Can Usage of the Internet be used for a Charge of Wire Fraud?

Because the Internet is principally a new form of media transmission there are still many gray areas open to interpretation by the courts.

A 2012 decision of a case (US v Kieffer) decided in the Tenth Circuit, which covers the districts of Colorado, Utah Kansas, Wyoming, New Mexico, as well as Eastern, Western and Northern Oklahoma became a critical declaration in the legal question probing the use of the Internet as a means of transmitting deceitful data which meets the defined criteria and establishes an interstate wire for the purpose of a fraud.

In previous cases the findings did not conclude an overwhelming association. This topic has progressed over the past few years as demonstrated in the case of the United States v. Phillips, 376 F. Supp. 2d 6 (D. Mass. 2005), also referenced on page 25, US v Acevedo Vila, et al. In these cases, the court did not accept the argument of the government that “in order to satisfy the elements of the wire fraud offense, it was not necessary to present evidence that the pertinent wire communications themselves actually crossed state lines, as long as the communications (whether interstate or intrastate) traveled via an ‘instrument of an integrated system of interstate commerce,’ such as the interstate phone system.”

In a more recent decision, in United States v. Schaefer, 501 F.3d 1197 (10th Cir. 2007) , the Tenth Circuit held that a single individual’s use of the internet, “standing alone” was inadequate substantiation that the article “traveled across state lines in interstate commerce and requires proof of an intentional scheme to defraud and the use of interstate wire communications to further that scheme.” The Court laid out three reasons why the Act did not significantly have an impact regarding interstate commerce and reasoned why the counts of wire fraud were flawed and were requisite to be terminated.

In regard to the Kieffer case, several other prior cases referenced the Court’s decisions on Phillips and Schaefer.

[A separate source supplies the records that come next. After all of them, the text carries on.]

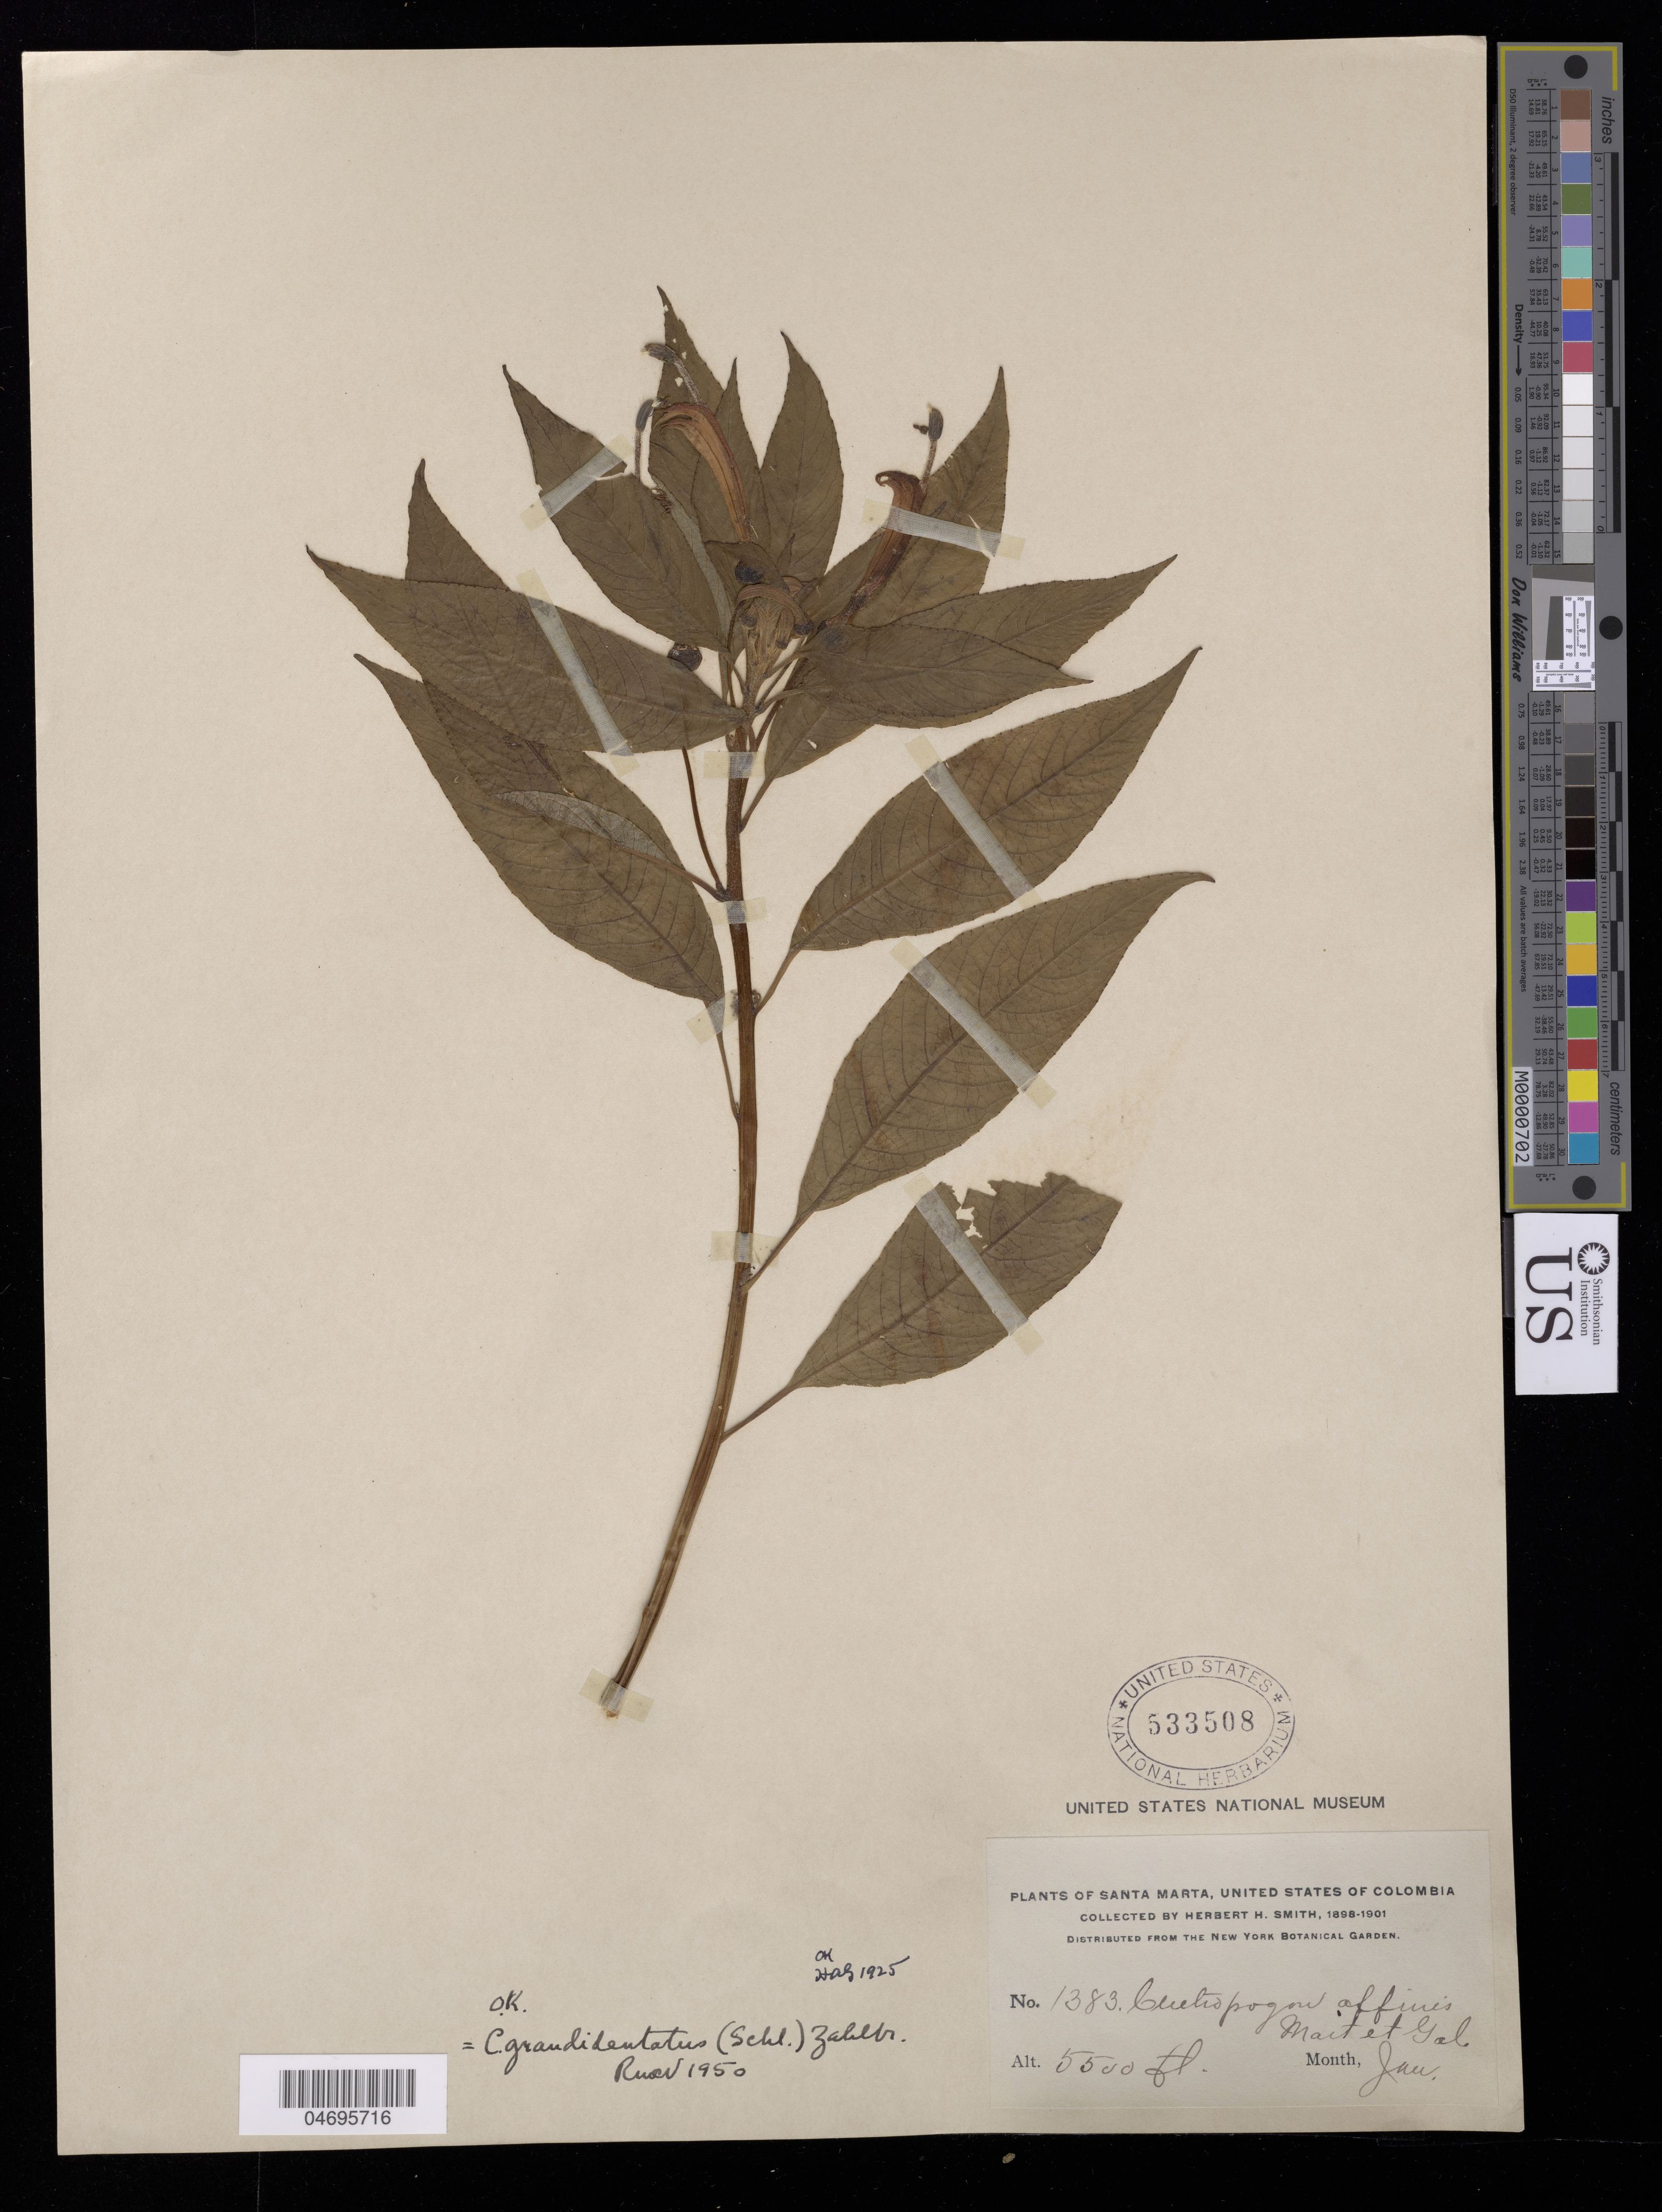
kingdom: Plantae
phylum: Tracheophyta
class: Magnoliopsida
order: Asterales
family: Campanulaceae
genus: Centropogon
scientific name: Centropogon grandidentatus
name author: (Schltdl.) Zahlbr.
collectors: H. H. Smith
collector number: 1383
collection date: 1898-01/1901-01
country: Colombia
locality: Santa Marta, United States of Colombia.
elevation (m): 1676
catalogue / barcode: US 533508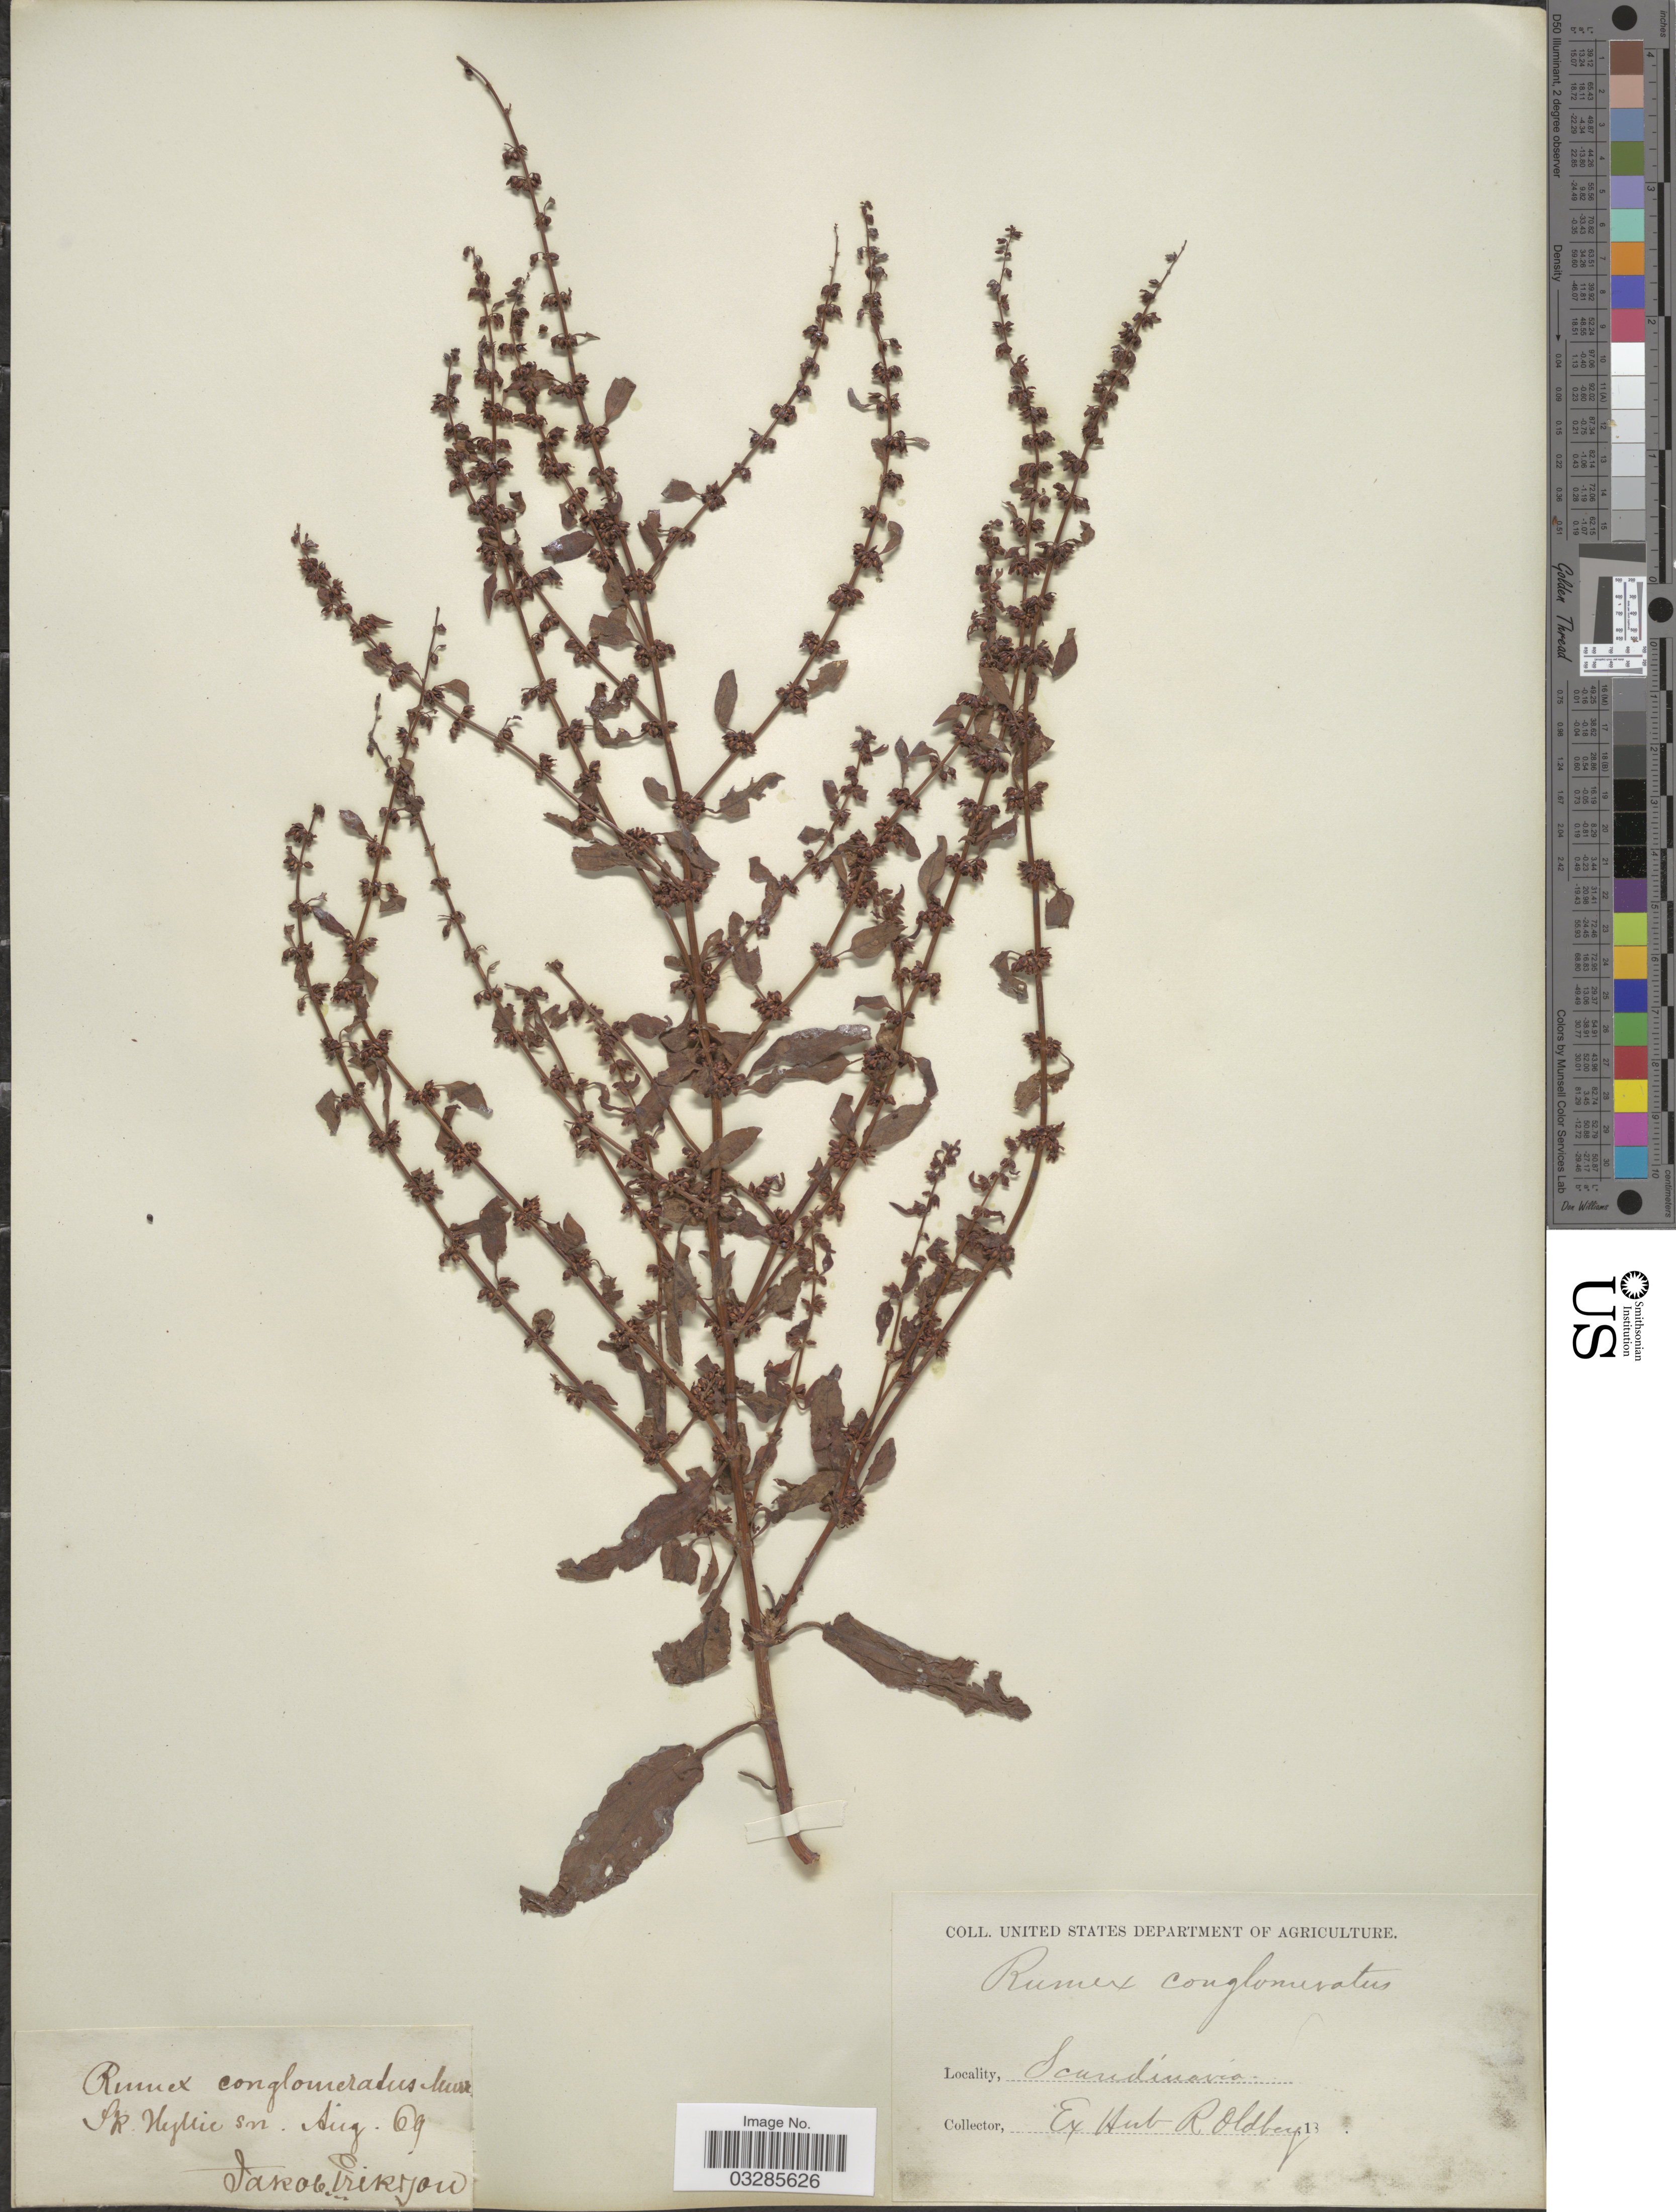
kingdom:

Based on the earlier decisions and the apparent direction of previous cases, it was somewhat unanticipated that the Tenth Circuit reversed its previous judgments. In this latest case looking for a clarification of wire fraud’s significance by way of the Internet, the court allude to the fact that in advance of the website reaching Network Solutions, the local host server, the files comprising it were uploaded by Kieffer to the Company based in Virginia. By way of the Website being viewed in Colorado and Tennessee it is deemed to be transmitted to the end users. Taking those facts into consideration, the court came to the conclusion that the existence of all end users living in different states, accessing the site hosted in another state, in this case Virginia, combined with the “very character of the internet” endorsed the jury’s interpretation of all data included within the Website being transmitted across state line boundaries and rendering a positive result for the Website to be considered an instrument of the fraud.

With this decision, an accusation that a Website was used to carry out a fraud will most like now bring an escalation for federal wire fraud prosecutions in fundamentally any case brought forward. The terminology stated by the Court “the very character of the internet,” would show that it is implausible that a perpetrator of such a fraud would reside in the identical state as the host of the web site disseminating the fraudulent or misleading information as well as any of those affected by it.